AIM OF THE TASK:
Return, word for word, only the lines of the data below that lie between the line with "Filament Dual White lamp van Milight - smart" and the line with "Voordeelset van 6", those two lines included.

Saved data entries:
____

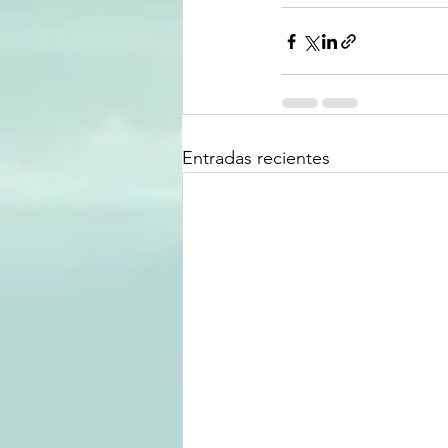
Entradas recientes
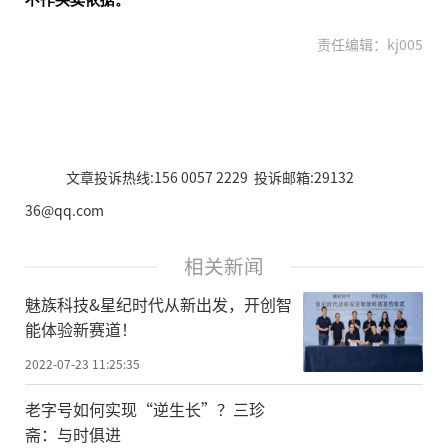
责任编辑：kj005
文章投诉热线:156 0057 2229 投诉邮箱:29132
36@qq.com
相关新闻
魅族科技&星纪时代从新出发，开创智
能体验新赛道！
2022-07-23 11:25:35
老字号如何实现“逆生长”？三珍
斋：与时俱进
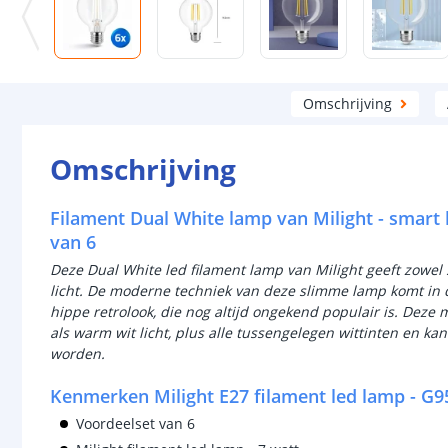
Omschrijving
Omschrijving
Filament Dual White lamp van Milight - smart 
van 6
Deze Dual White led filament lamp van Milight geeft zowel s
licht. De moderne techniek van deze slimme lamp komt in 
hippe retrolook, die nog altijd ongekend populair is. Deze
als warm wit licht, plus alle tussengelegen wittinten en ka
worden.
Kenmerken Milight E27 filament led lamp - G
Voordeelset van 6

____

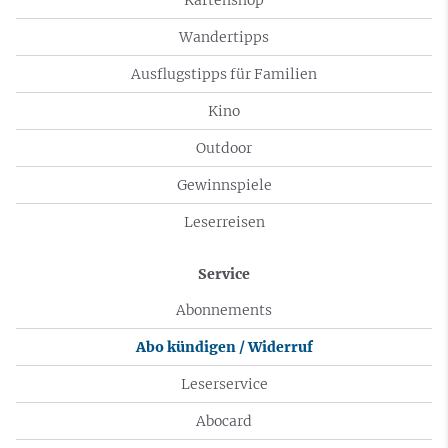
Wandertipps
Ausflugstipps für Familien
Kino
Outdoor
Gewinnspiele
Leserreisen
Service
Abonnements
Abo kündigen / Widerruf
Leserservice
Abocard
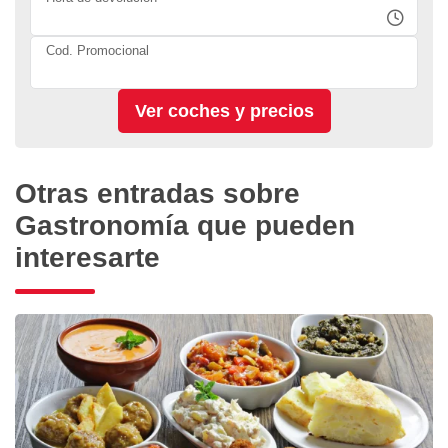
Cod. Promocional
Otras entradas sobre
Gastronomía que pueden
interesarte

____

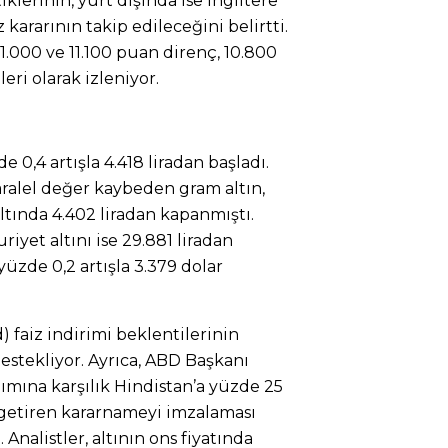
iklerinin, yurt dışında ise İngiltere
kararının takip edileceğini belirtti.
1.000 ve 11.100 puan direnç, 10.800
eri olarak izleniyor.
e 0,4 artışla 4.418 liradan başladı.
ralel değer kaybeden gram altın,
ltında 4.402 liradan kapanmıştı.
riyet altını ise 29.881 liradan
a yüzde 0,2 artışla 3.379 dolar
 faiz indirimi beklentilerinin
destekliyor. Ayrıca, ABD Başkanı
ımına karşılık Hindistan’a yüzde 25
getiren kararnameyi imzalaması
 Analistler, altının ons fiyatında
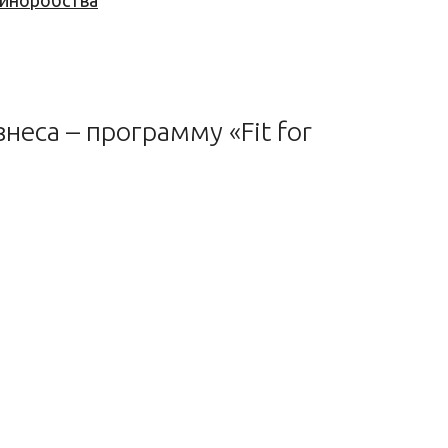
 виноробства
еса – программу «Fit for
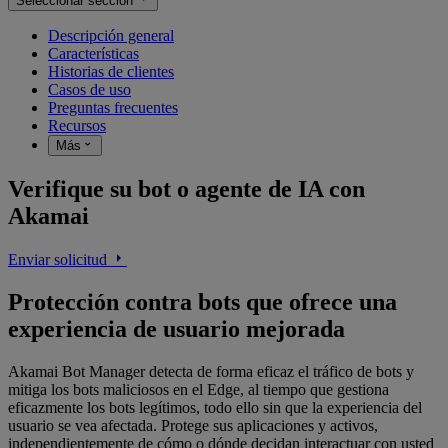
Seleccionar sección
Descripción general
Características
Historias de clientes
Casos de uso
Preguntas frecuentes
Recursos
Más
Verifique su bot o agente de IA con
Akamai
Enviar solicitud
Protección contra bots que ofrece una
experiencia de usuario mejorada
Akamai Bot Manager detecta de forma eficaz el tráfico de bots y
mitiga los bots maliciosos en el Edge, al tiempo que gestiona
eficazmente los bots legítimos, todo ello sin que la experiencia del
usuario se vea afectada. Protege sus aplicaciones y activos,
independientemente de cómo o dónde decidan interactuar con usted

____

ANSWER SPACE:
Filament Dual White lamp van Milight - smart 
van 6
Deze Dual White led filament lamp van Milight geeft zowel s
licht. De moderne techniek van deze slimme lamp komt in 
hippe retrolook, die nog altijd ongekend populair is. Deze
als warm wit licht, plus alle tussengelegen wittinten en ka
worden.
Kenmerken Milight E27 filament led lamp - G
Voordeelset van 6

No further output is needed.